• WRITTEN TASK:
Among the entries, find the lines with the string "Cutting" and report them.

◆ ◆ ◆

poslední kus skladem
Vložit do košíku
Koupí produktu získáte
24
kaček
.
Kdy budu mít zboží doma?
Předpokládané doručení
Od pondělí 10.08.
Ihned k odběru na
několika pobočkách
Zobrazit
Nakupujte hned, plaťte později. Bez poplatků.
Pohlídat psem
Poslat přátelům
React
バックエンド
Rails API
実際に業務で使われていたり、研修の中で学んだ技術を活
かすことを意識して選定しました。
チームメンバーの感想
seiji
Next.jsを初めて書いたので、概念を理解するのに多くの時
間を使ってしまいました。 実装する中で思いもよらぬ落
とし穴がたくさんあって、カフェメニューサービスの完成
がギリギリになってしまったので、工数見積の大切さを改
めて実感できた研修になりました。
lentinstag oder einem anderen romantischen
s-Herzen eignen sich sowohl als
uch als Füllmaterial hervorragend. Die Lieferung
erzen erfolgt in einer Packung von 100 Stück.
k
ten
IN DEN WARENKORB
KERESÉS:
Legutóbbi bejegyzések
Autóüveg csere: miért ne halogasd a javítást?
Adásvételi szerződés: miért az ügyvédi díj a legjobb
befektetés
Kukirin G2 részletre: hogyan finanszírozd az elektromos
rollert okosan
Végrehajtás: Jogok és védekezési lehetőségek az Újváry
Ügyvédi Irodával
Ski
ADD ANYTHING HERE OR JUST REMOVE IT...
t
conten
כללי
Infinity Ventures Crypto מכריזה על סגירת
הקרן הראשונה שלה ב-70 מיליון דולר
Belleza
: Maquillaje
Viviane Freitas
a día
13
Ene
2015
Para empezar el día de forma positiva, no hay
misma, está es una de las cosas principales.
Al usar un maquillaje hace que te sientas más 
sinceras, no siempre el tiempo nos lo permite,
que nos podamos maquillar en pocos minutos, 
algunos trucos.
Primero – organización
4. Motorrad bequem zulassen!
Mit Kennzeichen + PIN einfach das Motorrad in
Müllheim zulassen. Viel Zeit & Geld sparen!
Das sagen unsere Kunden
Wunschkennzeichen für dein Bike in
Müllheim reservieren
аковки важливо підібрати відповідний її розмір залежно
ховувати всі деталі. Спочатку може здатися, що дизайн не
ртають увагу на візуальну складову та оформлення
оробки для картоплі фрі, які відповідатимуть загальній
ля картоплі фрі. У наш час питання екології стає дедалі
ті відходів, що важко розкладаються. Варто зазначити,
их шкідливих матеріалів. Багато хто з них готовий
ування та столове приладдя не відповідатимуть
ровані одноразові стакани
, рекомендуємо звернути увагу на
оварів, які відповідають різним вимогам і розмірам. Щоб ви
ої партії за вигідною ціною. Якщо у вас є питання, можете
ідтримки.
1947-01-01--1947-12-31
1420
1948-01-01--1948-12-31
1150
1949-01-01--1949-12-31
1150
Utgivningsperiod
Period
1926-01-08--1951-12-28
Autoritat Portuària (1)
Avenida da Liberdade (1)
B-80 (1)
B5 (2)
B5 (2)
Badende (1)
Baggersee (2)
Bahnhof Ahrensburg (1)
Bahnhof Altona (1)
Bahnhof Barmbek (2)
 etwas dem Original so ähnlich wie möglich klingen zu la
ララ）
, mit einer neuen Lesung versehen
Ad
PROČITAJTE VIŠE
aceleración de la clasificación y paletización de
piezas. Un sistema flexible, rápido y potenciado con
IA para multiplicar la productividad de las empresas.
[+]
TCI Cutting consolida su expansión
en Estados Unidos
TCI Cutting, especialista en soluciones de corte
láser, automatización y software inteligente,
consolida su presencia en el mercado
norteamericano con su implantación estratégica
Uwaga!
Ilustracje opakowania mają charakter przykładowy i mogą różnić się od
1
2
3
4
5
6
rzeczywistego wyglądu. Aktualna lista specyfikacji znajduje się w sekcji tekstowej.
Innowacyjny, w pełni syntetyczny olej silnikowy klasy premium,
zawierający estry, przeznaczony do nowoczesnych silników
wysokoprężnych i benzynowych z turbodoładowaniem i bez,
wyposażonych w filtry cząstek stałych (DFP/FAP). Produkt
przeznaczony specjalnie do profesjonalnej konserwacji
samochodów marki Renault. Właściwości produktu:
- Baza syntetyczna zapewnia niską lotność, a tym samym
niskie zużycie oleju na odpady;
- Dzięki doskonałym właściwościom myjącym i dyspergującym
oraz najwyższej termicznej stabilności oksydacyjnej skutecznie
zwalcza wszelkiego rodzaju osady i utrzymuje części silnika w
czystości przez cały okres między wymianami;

◆ ◆ ◆

• TASK RESULT:
TCI Cutting consolida su expansión
TCI Cutting, especialista en soluciones de corte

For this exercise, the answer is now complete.